El foco del encuentro estuvo en lo político: reconocer la dimensión política que nos habita, muchas veces negada o disociada de la experiencia espiritual. Desde distintas voces se planteó la necesidad de reunir y armonizar fe y política como un desafío urgente para la transformación de la realidad, en especial en los sectores populares, campesinos e indígenas. La trayectoria de CODECA —con más de treinta años de organización en Guatemala— fue una referencia constante para pensar la política como herramienta comunitaria de liberación y gobernanza popular.
Estructura y metodología del encuentro
Las mañanas se dedicaron a las ponencias académicas y testimoniales, organizadas en mesas de dos o tres participantes con exposiciones de 15 minutos y un espacio posterior para preguntas e intercambio. Entre las y los expositores se destacaron Adriana, Ameyalli, Alejandro, Claudio, María Eugenia, Óscar, Demetria, Juan, Diego, Yeni, Ramón, Mauro, Byron, Federico y Eleazar, entre otros, quienes abordaron temáticas vinculadas con las espiritualidades ancestrales, el género, los derechos humanos, la ecología, las infancias, los fascismos contemporáneos y el papel de las redes digitales en la teología política.

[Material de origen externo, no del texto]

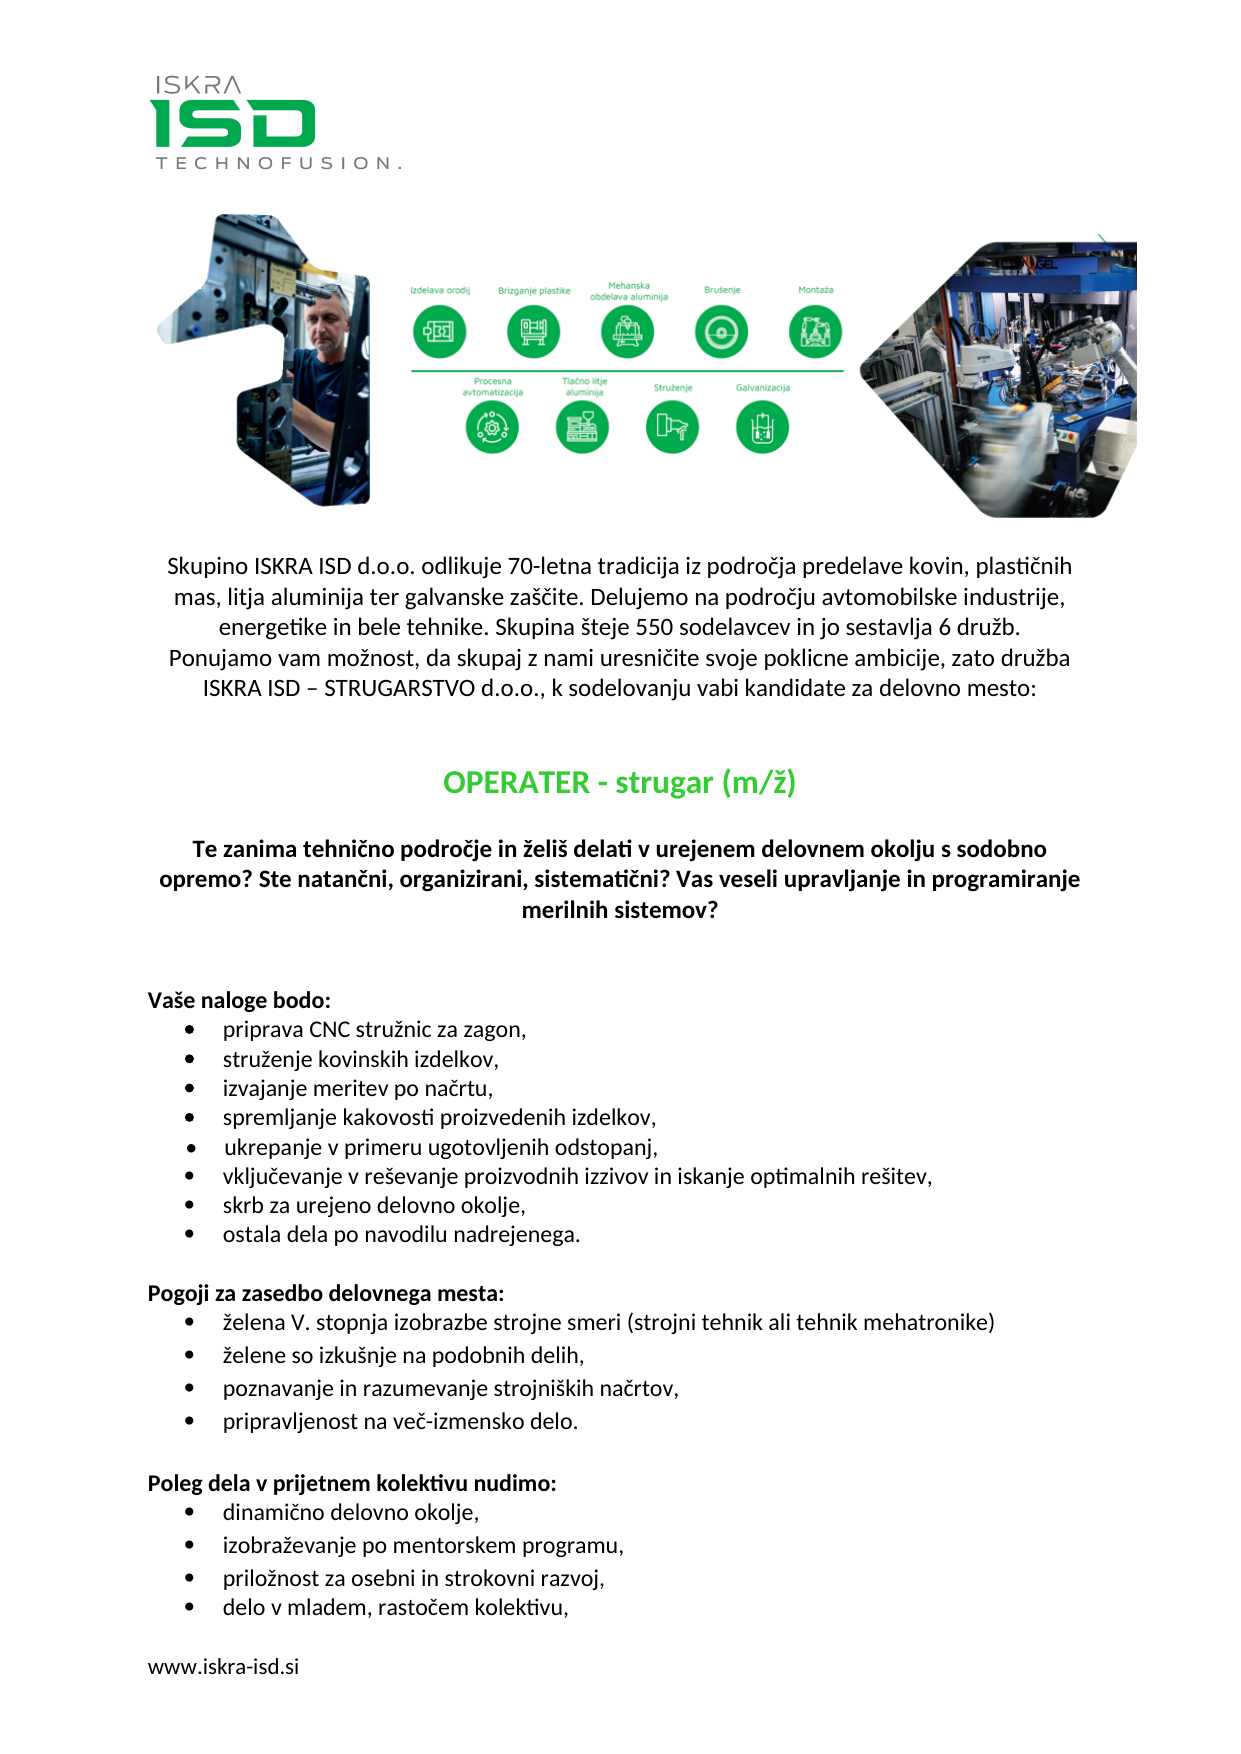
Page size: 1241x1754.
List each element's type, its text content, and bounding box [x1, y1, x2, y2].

picture [147, 207, 1138, 526]
list želene so izkušnje na podobnih delih, [185, 1340, 1093, 1369]
text Vaše naloge bodo: [148, 985, 1093, 1014]
text Te zanima tehnično področje in želiš delati v urejenem delovnem okolju s sodobno opremo? Ste natančni, organizirani, sistematični? Vas veseli upravljanje in programiranje merilnih sistemov? [148, 833, 1093, 924]
list vključevanje v reševanje proizvodnih izzivov in iskanje optimalnih rešitev, [185, 1161, 1093, 1190]
picture [147, 73, 403, 172]
list spremljanje kakovosti proizvedenih izdelkov, [185, 1102, 1093, 1132]
text Skupino ISKRA ISD d.o.o. odlikuje 70-letna tradicija iz področja predelave kovin, plastičnih mas, litja aluminija ter galvanske zaščite. Delujemo na področju avtomobilske industrije, energetike in bele tehnike. Skupina šteje 550 sodelavcev in jo sestavlja 6 družb. [148, 550, 1093, 642]
text Pogoji za zasedbo delovnega mesta: [148, 1278, 1093, 1307]
list izvajanje meritev po načrtu, [185, 1073, 1093, 1102]
list delo v mladem, rastočem kolektivu, [185, 1592, 1093, 1621]
list skrb za urejeno delovno okolje, [185, 1190, 1093, 1219]
list dinamično delovno okolje, [185, 1497, 1093, 1526]
text Poleg dela v prijetnem kolektivu nudimo: [148, 1468, 1093, 1497]
list struženje kovinskih izdelkov, [185, 1044, 1093, 1073]
text OPERATER - strugar (m/ž) [148, 761, 1093, 802]
list pripravljenost na več-izmensko delo. [185, 1406, 1093, 1435]
list želena V. stopnja izobrazbe strojne smeri (strojni tehnik ali tehnik mehatronike) [185, 1307, 1093, 1337]
text • ukrepanje v primeru ugotovljenih odstopanj, [185, 1132, 1093, 1161]
list priložnost za osebni in strokovni razvoj, [185, 1563, 1093, 1592]
list izobraževanje po mentorskem programu, [185, 1530, 1093, 1559]
list poznavanje in razumevanje strojniških načrtov, [185, 1373, 1093, 1402]
list ostala dela po navodilu nadrejenega. [185, 1219, 1093, 1249]
text Ponujamo vam možnost, da skupaj z nami uresničite svoje poklicne ambicije, zato družba ISKRA ISD – STRUGARSTVO d.o.o., k sodelovanju vabi kandidate za delovno mesto: [148, 642, 1093, 703]
list priprava CNC stružnic za zagon, [185, 1014, 1093, 1044]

Durante las tardes, los participantes se organizaron en grupos de trabajo para analizar las implicancias prácticas de las ponencias, discernir acciones concretas y delinear líneas de continuidad. Este trabajo colectivo permitió articular los contenidos teóricos con las experiencias territoriales, reafirmando la teología política como herramienta para la acción y la transformación social.
El ritmo y el espíritu del encuentro
El encuentro se desarrolló en un clima de fraternidad, sencillez y reciprocidad. El ritmo campesino, marcado por los tiempos de la vida y la naturaleza —desayunos a las 7, anochecer a las 17:30—, imprimió una cadencia propia que permitió habitar el proceso con serenidad y profundidad.
Los espacios compartidos de comida y descanso se transformaron en momentos de encuentro personal y colectivo, donde se forjaron lazos, se compartieron luchas y se soñaron caminos. Una presencia especialmente destacada fue la de las mujeres de las comunidades, cuya voz y liderazgo fueron reconocidos como signo de esperanza y garantía de continuidad de los procesos organizativos.
Conclusiones y proyección
El encuentro dejó la certeza de que las espiritualidades de Abya Yala son fuentes de resistencia, búsqueda y dignidad. En un continente atravesado por la violencia y la desigualdad, las espiritualidades populares se presentan como fuerza vital que sostiene las luchas y orienta la acción política.
Reunirse, escucharse y mirarse en comunidad fue reconocido como el primer gesto de toda revolución: un acto de resistencia que fortalece los tejidos de fe, identidad y compromiso.
El cierre del encuentro resonó con una convicción compartida:
“Venceremos, porque no tenemos miedo y tenemos organización.”